Di Fabio: "Vieles spricht dafür, dass wir mehr und nicht weniger arbeiten müssen"

Udo Di Fabio, Richter des Bundesverfassungsgerichts a.D., sagt: "Viele Menschen spüren, dass die wohlhabende und politisch stabile Bundesrepublik in einer Phase ist, wo der wirtschaftliche Abstieg sowie der Verlust innerer und äußerer Sicherheit drohen kann."
Foto: Bernd von Jutrczenka, dpa

Ex-Verfassungsrichter Udo Di Fabio sieht Deutschland in einer herausfordernden Phase. Der Sozialstaat brauche Wirtschaftswachstum, zu Regieren werde schwieriger und ausgerechnet die Mitte sei weniger stabil.

Herr Di Fabio, Bauerndemos, Eisenbahnerstreiks und jetzt auch die großen Demonstrationen gegen Rechtsextremismus – ist dieser Zustand der Dauererregung Ausdruck von begrüßenswertem bürgerschaftlichem Engagement oder eher ein Zeichen, dass etwas nicht im Lot ist?

Udo di Fabio: Man muss sicher nicht jedes Geschehen, wie etwa den Bahnstreik, gleich in ein großes Szenario des Niedergangs einordnen. Gleichwohl ist die demokratische Mitte verunsichert. Viele Menschen spüren, dass die wohlhabende und politisch stabile Bundesrepublik in einer Phase ist, wo der wirtschaftliche Abstieg sowie der Verlust innerer und äußerer Sicherheit drohen können. Das dämpft das Zukunftsvertrauen. Besorgniserregende Ereignisse, wie die demoskopische Stärke der AfD oder des BSW, werden so in ein Licht getaucht, das wie die Abenddämmerung der Republik aussieht. 

Viele Bürgerinnen und Bürger merken, dass es an ihrem Leben nicht spurlos vorübergeht, wenn die Welt sich zulasten Deutschlands ändert. Unser exportorientiertes Wirtschaftsmodell ist anfällig für Krisen und militärische Sicherheit durch die USA womöglich bald Vergangenheit. 

Di Fabio: Als der Bundeskanzler nach dem Überfall Putins auf die Ukraine die Zeitenwende ausgerufen hat, war das das Signal, geopolitische Veränderungen wahrzunehmen und unser gesamtes politisches, soziales und wirtschaftliches Modell daran anzupassen. Es hapert allerdings am Vollzug, und der ist ja auch alles andere als einfach. Es geht um die Änderung dessen, was wir jahrzehntelang als „Modell Deutschland“ bezeichnet haben. Exportorientiert nach außen, sozialstaatlich im Inneren, dazu kam ab den 1990er-Jahren eine starke ökologische Orientierung. 

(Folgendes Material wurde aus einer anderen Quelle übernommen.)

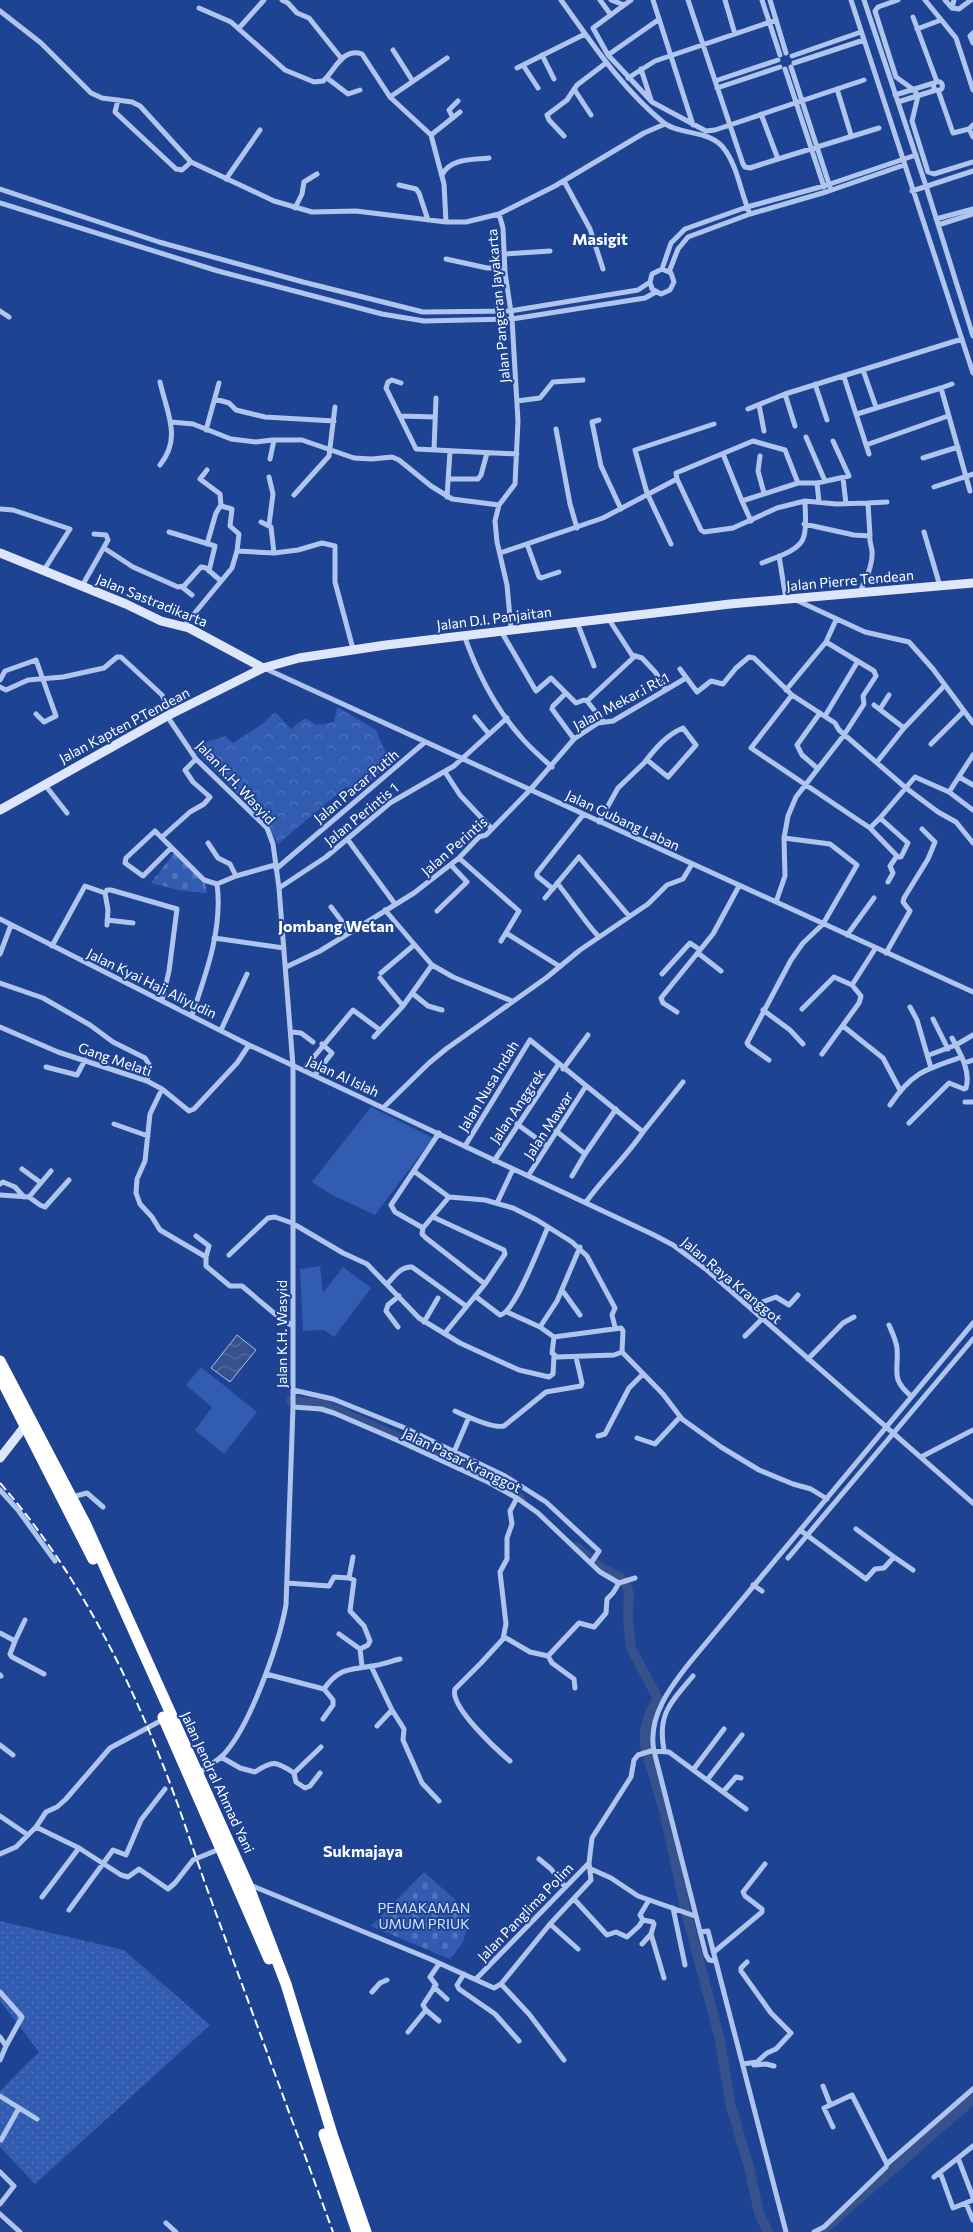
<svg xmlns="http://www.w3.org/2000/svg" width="973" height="2232" font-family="Commissioner,sans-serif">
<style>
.grass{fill:url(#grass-dots)}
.forest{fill:url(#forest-crowns)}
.cemetery{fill:url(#cemetery-stones)}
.pitch{fill:#325cb1}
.water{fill:url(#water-waves);stroke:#a4bef0}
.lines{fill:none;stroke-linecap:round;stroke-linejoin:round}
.river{stroke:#37518c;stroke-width:10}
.street{stroke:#b0c5ee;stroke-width:5}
.secondary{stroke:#dde6fa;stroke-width:9}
.highway{stroke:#fff;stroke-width:11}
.rail{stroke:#fff;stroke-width:2;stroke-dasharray:9 4;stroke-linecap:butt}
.labels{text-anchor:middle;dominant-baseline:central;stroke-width:4;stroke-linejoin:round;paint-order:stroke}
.street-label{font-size:14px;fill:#fff;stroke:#1e4393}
.park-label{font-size:14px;fill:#d6e2fa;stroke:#1e4393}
.quarter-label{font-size:16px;font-weight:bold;fill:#fff;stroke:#1e4393}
</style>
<defs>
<pattern id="grass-dots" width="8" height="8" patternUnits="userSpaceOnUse" patternTransform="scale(1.25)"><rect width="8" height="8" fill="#325cb1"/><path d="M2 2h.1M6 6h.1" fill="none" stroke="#5174bd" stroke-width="1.8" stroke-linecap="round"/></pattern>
<pattern id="forest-crowns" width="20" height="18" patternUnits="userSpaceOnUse" patternTransform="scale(1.25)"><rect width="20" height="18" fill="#325cb1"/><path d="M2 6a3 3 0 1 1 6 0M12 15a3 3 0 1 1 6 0" fill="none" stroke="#5174bd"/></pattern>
<pattern id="cemetery-stones" width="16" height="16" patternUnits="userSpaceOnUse" patternTransform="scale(1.25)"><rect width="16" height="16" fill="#325cb1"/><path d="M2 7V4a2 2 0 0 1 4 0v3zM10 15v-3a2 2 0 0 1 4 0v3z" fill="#5174bd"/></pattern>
<pattern id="water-waves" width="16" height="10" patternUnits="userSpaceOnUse" patternTransform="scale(1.25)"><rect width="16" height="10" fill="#37518c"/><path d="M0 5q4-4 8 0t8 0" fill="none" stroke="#556b9d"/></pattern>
</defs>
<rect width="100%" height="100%" fill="#1e4393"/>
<path class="grass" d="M0 1921 124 1950 210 2025 35 2184 0 2147V2091L39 2052 0 2001Z"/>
<path class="forest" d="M337 707 376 730 390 763 356 794 346 787 278 844 263 820 192 747 225 736 233 743 261 725 275 712 291 729 305 718 317 725 334 722Z"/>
<path class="cemetery" d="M175 852 204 876 207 893 182 891 151 883Z
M424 1872 471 1914 463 1942 450 1959 371 1926Z"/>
<path class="pitch" d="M371 1107 433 1138 375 1215 332 1195 312 1182Z
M320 1266 323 1293 343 1267 371 1288 334 1337 324 1330 303 1331 300 1269Z
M201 1367 257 1412 224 1454 195 1430 212 1407 186 1385Z"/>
<path class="water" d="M237 1335 256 1350 230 1382 211 1368Z"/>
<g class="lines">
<path class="river" d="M291 1401 323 1404 478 1473 520 1498
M576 1547 601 1568 621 1578 626 1585 629 1594 628 1620 631 1648 658 1699 651 1710 645 1730V1746L664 1811 686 1912 720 2040 731 2107 749 2167 759 2213 768 2232
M821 2232 973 2099"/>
<path class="street" d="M282 0 288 3 297 13 309 18 341 58
M561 0C592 43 622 89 664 123 681 136 711 129 725 150 738 168 741 194 750 214
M600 0 611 15
M611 0 624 5
M653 0 693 125
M688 0 743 164 745 167 750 168 778 159
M725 0 735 34
M762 0 780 55
M770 0 786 53
M851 0 973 373
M864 0 926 186 973 336
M898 0 878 7 875 11 896 77 914 90 918 96 912 121 928 172 934 174 973 162
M925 0 956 38 973 90
M945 0 952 8 954 0
M199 8 231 22 285 70 314 82 323 81C335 71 342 47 362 54L390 97 431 135 444 184 446 222
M952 8 959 9 971 0
M0 11 41 43 91 93 102 98 132 102 140 106 191 162 274 201 312 212 356 211 446 222H466L499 214 555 186 644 133 665 124
M913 17 937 82
M658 20 608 55 652 102 706 131 715 130 864 80
M239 28 264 0
M917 29 941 20
M973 33 970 36 973 43
M393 50 412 80
M542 55 554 79
M608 55 593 28 631 0
M792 56 861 32
M794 63 864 40
M523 65 538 88
M791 67 830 187
M517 68 585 34
M641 69 651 100
M785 69 824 187
M327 78 348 94 360 90
M628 78 655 61 776 20
M715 81 778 60
M933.5 86a4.5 4.5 0 1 1 9 0a4.5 4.5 0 1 1-9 0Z
M717 88 780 67
M574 89 591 115
M837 89 851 135
M938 90 953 133 969 129 973 125
M895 95 934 83
M390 97 447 58
M118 100 115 112 176 169 182 170 191 162
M898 102 936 90
M761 114 778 159 879 128
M453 118 449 110 458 101
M969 129 973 137
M431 135 460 112
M564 136 549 120 547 115 567 100 577 85 606 63
M442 175C450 158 472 160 489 158
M226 179 260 130
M564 181 590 229 603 269
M399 185 416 189 419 193 428 220
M0 189 159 242 303 282 423 312 510 311 638 290 650 282 652 274 662 269 671 273 674 282 670 290 661 294 652 289 650 282
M912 191 973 171
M0 203 218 271 382 314 424 321 512 319 645 298 656 292
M295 208 302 194 304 182 317 174
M499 214 503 228 505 272 512 319 518 421 515 484 499 505 495 521 497 542 507 585 511 629
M936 219 973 209
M938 225 973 214
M505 254 550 251
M446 259 487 268H505
M662 269 671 243 685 229 747 207 824 186 916 155
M669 272 678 249 688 237 750 214 826 192 904 165
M0 311 9 317
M863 370 876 407
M844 377 869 454
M401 383 392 380 388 382 386 388 416 449 517 454
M815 384 827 420
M941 388 952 384
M785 394 795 426
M215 399 229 403 236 410 265 417 334 421
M517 401 540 398 553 382 583 380
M759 405 764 431
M748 409 785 394 962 339
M857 414 941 388 970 491
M401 416 435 417
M599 420 592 422 601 466 621 509
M171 422 193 424 231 439 256 442 272 440H302L354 458 372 459 392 457 399 460 431 486 452 499 499 505
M556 429 570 504 577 528
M206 430 219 383
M806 437 825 481
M866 445 948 416
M434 450 436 398
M723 454 742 501 798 483H817L849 476 833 441
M760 456 758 471 764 493
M923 458 958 447
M270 459 274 440
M160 465C182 438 167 413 160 382
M843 478 846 504
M448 479H478L481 475 487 453
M677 479 701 530 704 532 733 528 777 508 805 501 836 504 868 503 870 536 854 535 804 524
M817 483 819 502
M934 487 973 474
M294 495 329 456 335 407
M447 497 450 451
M742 501 751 521
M868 503 887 502
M0 509 13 510 70 529 44 570
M261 522 271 527 274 553 298 550 322 543 335 546V582L353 649
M269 525 273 494 269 477
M169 532 215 546 209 571
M924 532 940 586
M207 544 216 513 221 505
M527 544 539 577 541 578 559 572
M671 544 647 493 635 450 714 424
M104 548 133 567 178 587 184 586 201 567 206 568 221 581
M237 551 274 553
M500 553 603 518 677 479 676 473 753 441 785 450 798 483
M779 556 786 599
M762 563C774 558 801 551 804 536 807 525 805 512 805 501
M82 586 108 540 106 535 94 534
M182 587 192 595
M860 592C865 581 873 565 872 552 872 546 869 543 870 536
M796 600 865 632 909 642 933 669 973 723
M608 618 632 655 642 658 656 673 666 690
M577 622 594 666
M184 626 232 568 237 551 239 534 230 526 232 509 221 506 220 494 200 479 207 470
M501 631 536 691 551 678 576 703 584 700 587 701 603 721
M464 635C477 672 495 708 521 737 530 748 541 757 552 767
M264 668 973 992
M680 669 697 692 711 681 723 684 736 668 749 657 754 658 792 695 835 723 839 730 906 788 938 812 956 822 973 843
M0 680 5 671 36 660 56 716 44 722 36 714
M0 687 6 690 28 680 63 677 104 668 117 657H121L162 695 171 714
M786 690 826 642 836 620
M566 693 553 706 552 709 574 739
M792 695 751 748 870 828 880 818
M587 701 634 657
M874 705 904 728
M880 709 889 695
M167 716 196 759 267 828 273 844 279 888 293 1066V1407L286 1605C279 1643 249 1731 221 1757 214 1763 206 1768 199 1773
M825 716 858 661
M475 717 489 734
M931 744 964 711
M877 762 904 728 945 685
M817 768 802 755 797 745 820 713
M445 772 460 795 492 829
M959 777 973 785
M45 785 67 813
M949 792 973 755
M599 822 618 788 644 763C655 749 666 735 683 728L696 745 668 777 647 760
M870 828 898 857H901L908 843 880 818 915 777 949 792 973 810
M162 837 190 812 204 804 210 797 193 782 185 770 196 759
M348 840 395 904
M208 843 218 858 230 864 236 876
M171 848 143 876 125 863 126 858 155 831 204 880 217 884 236 876 275 865
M459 858 519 911 501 941
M276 869 425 742
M888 882 893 873 890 866 897 856
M557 883C572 901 583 920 599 937
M279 888 326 857 390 803 454 766 507 718
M553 889 537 876V873L583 815
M105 893 107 890H111L177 909 169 971 162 1001
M105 893 108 910 107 925
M545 898 579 857 629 916
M776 902 785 876 784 838 788 816 796 797 844 735 864 704 863 696 876 676 874 671 826 642
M331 907 350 932
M385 910 432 965 453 977 512 1001
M437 911 467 882 451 865
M0 919 249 1045 652 1234 673 1245 707 1270 973 1503
M107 920 133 923
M506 933 559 966
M847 935 874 898
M214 938 284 948
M52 946 85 886 105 893
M698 953 721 971
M886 953 910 911 903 902 904 898 928 859 935 842 922 829
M0 954 11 925
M286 967 320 951 414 893 459 858 479 837 486 835 530 790 574 739 598 723 613 721 686 678
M381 973 414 945
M662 974 690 943 700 950
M380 978 403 1006
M0 983 43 998 90 1025 113 1042 145 1058 150 1066 147 1081
M412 993 428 1006 442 1010
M910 1007 917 1020 931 1068
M802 1009 834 977 852 985 875 949
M763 1010 790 1030 803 1044
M677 1012 663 1003 661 998 713 934 739 886
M192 1015C206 974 223 928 217 884
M933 1019 948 1049
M843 1026 883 1058 900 1090
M0 1027 58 1052 147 1081 162 1089 189 1111 194 1109 237 1063 249 1045
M221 1030 247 974
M292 1032 301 1033 313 1042
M374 1037 403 1006 432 965
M822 1054 859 1003 861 996 852 985
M929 1055 956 1045 973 1035
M769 1060 749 1046 747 1043 791 960 803 943 823 924 857 865 830 844 784 838
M964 1063 973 1060
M46 1067 77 1075 85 1060
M563 1069 588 1035
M303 1070 353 1010 380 1030
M315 1075 332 1053 322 1044
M162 1089 150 1114 145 1161 137 1179 136 1193 140 1204 152 1217 160 1230 206 1257V1266L230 1286H242L281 1319 293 1326
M965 1102H973
M890 1105C912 1072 926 1069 962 1057
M384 1107 429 1063 446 1049 546 978 580 950 648 904 667 885 683 879 692 864
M909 1123 949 1083 964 1089 966 1088C971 1071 960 1053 952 1038
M114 1124 148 1136
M517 1124 547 1146
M556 1131 585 1154
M439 1133 391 1205 395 1212 423 1228 449 1197
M465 1146 530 1040 643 1132 683 1082
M494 1161 558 1065
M22 1169 41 1183
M415 1172 449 1197 485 1200 513 1208 537 1220 572 1242 587 1256 615 1308 612 1315 615 1327
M528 1176 586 1086
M572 1176 585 1154 616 1109
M0 1184 3 1182 15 1187 24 1197
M0 1195 29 1197 51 1171
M29 1197 40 1205 45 1207 69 1180
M586 1202C604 1177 626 1157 643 1132
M497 1203 513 1169
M433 1217 504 1250 505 1254 485 1284
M423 1228 422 1234 426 1238 485 1284 445 1333
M196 1236 209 1246 206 1257
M229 1255 268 1218 275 1217 292 1223 343 1253 367 1264 419 1318 460 1343 519 1370 549 1377 553 1374 554 1356
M387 1284C394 1277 401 1266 412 1267L466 1306
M562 1290 580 1315
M475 1296 500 1315C515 1313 541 1242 548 1227
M749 1307 776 1297 789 1305 798 1295
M507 1312 540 1327 557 1301 580 1247
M424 1322 438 1298
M889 1325C892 1332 896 1340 897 1348 899 1372 890 1378 911 1396
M398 1327 386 1311 388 1305 399 1296
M540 1327 554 1337 621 1328 623 1331 622 1352 663 1394 682 1419 721 1447 759 1470 793 1484 811 1489 827 1499
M745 1336 762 1319
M554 1337 552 1353 557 1357 614 1355 622 1352
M808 1359 843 1323 854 1317
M293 1390 333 1399 405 1428 505 1476 546 1502 599 1551 591 1563
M293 1407 321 1409 334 1413 399 1441 488 1482 517 1498 538 1513 600 1572 619 1583
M455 1411C466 1416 493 1429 504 1426L546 1392 581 1386 582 1383 576 1357
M598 1436 605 1434 629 1388 643 1374
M637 1438 655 1444 680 1417
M454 1452 469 1417
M921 1457 973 1430
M0 1490 18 1510 55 1561
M72 1497 87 1493 103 1507
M800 1530 866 1579 875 1569 884 1568 894 1557 856 1529
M894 1557 913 1570
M788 1558 973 1339
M349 1578 353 1557
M287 1583 329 1586 334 1577 349 1578 354 1580 350 1611 364 1626 370 1641 368 1645 360 1649 362 1666
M753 1585 762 1591
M0 1633 15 1641 10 1654 12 1657 44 1674
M339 1634 360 1649
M503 1639 506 1624 500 1572 507 1559V1538L512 1524 510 1511 517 1498
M15 1641 25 1620
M548 1656 552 1663 574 1679 575 1688
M371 1666 392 1710 377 1726
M266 1674 324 1689C339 1667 350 1670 372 1666 382 1665 391 1661 400 1659
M0 1675 1 1676
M392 1710 404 1729 403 1740 422 1783 439 1801
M323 1719 333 1705V1700L324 1689
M0 1745 13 1755
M664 1750C657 1714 671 1702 693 1676
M221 1757 240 1768 255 1772C273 1760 276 1761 294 1773L321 1747
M510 1761C497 1750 449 1706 455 1689L481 1663 503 1639 506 1638 530 1652 548 1656 579 1623 594 1627 606 1613 607 1599 613 1593 619 1583 635 1578
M693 1770 724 1729
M294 1773 296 1782 305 1788 310 1786 320 1773
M707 1780 742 1735
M723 1792 736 1777 741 1778
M0 1816 28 1835 36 1827 79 1848 121 1875 128 1877 139 1869 168 1889 175 1883 193 1860 222 1848
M36 1827 46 1812 57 1807 66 1799 110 1748 164 1719
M0 1854 16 1847 28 1835
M539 1859 551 1869 565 1887
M591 1869 611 1878 638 1896 695 1916
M250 1885 430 1959 494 1988 501 1984 550 1924 591 1880 589 1863 592 1838 631 1777 634 1760 638 1755 651 1751 669 1752 746 1809
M42 1897 79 1848
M574 1899 607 1935 616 1932 627 1937 639 1926 643 1920 640 1915 649 1900
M673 1908 685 1965
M69 1910 113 1850 126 1855 141 1820 165 1789
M550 1924 578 1949
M700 1932 708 1931 786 2232
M651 1934 664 1978
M642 1944 651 1934 654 1924 653 1922 643 1920
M714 1952 762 1912V1909L745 1896 743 1892 765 1864
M715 1961 709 1960 706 1955 654 1751C647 1717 671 1686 691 1661L973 1323
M464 1974 457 1985 459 1989 495 2014 519 2041
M476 1979 589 1863
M501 1984 529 2014 564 2060
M434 1987 447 1999
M0 1992 22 2017 6 2046
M372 1992 380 1983 387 1980
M426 2010 439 2021
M408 2032 426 2010 423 2005 436 1985 430 1977 439 1964
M0 2037 6 2046 0 2060
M743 2064 757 2062 767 2053 776 2049 791 2033 771 2013 741 1971V1968L747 1962
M754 2065 766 2064 774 2066
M823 2086 830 2104
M0 2096 37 2119
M1 2140 19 2108
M973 2146 958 2158 973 2197
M887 2164 973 2089
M0 2172 14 2186 0 2204
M940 2172 953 2208 973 2200
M934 2177 958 2158
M966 2203 973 2220
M0 2214 20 2232
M166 2223 176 2232
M814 2232 824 2227 886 2167 887 2164 852 2095 824 2108 833 2127"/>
<path class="secondary" d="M0 553 126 604 161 621 189 628 263 668
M0 810 167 716 263 668 299 658 386 645 730 604 973 583
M0 1458 25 1426"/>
<path class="highway" d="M0 1361 86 1525 248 1885 286 1984 333 2137 366 2232
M0 1377 93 1559
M163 1717 269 1959
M324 2134 357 2232"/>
<path class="rail" d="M0 1483C72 1565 123 1663 163 1765 180 1808 194 1853 210 1897 251 2009 292 2120 333 2232"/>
</g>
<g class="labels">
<g class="street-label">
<text transform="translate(498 306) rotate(-95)">Jalan Pangeran Jayakarta</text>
<text transform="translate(850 580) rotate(-5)">Jalan Pierre Tendean</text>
<text transform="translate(152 600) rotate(22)">Jalan Sastradikarta</text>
<text transform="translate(494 618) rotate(-7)">Jalan D.I. Panjaitan</text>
<text transform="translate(621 701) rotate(-28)">Jalan Mekar.i Rt.1</text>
<text transform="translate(124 725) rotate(-28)">Jalan Kapten P.Tendean</text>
<text transform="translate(236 782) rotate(47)">Jalan K.H. Wasyid</text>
<text transform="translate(356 786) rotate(-40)">Jalan Pacar Putih</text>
<text transform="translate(361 814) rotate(-39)">Jalan Perintis 1</text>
<text transform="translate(623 820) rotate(25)">Jalan Gubang Laban</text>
<text transform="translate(454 846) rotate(-41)">Jalan Perintis</text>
<text transform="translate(152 983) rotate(26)">Jalan Kyai Haji Aliyudin</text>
<text transform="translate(115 1059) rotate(19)">Gang Melati</text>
<text transform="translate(343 1076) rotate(25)">Jalan Al Islah</text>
<text transform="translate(488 1086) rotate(-59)">Jalan Nusa Indah</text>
<text transform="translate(517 1106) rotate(-56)">Jalan Anggrek</text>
<text transform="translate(548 1125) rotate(-57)">Jalan Mawar</text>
<text transform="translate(732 1280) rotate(40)">Jalan Raya Kranggot</text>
<text transform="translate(281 1334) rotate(-90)">Jalan K.H. Wasyid</text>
<text transform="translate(462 1460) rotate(26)">Jalan Pasar Kranggot</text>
<text transform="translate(218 1782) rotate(65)">Jalan Jendral Ahmad Yani</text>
<text transform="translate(525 1912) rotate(-46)">Jalan Panglima Polim</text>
</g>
<g class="park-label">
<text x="424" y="1907">PEMAKAMAN<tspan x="424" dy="16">UMUM PRIUK</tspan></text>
</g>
<g class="quarter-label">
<text x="600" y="238">Masigit</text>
<text x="336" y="925">Jombang Wetan</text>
<text x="363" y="1850">Sukmajaya</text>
</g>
</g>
</svg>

Nach der Wiedervereinigung und dem Sieg des Westens im Kalten Krieg schien dieses Modell weltweit auf dem Vormarsch ... 

Di Fabio: … inzwischen aber leben wir in einer anderen Welt. Die vormalige Dominanz des Westens ist nicht ganz verschwunden, aber sie ist herausgefordert. Wir sind in einer geopolitisch agonalen, das heißt kämpferischen, Situation. Heute befindet sich das liberale europäische Sozial- und Gesellschaftsmodell unter Druck. Manches, was bislang selbstverständlich war – gute Straßen und Schienen, bezahlbare Energie, ein verlässliches Gesundheitssystem, sichere Renten –, ist nicht mehr selbstverständlich. Die Gesellschaft hat ihre politischen Prioritäten bislang auf einer sicheren Grundlage von Stabilität und Wohlstand setzen können. Jetzt werden wir neu gewichten müssen. 

Die Frage ist doch, ob die Menschen in Deutschland dazu bereit sind. Sie selbst haben sich aus einer italienischen Einwandererfamilie an die Spitze des Bundesverfassungsgerichts hochgekämpft, doch heute sind solche Aufsteigerbiografien in Deutschland selten geworden. 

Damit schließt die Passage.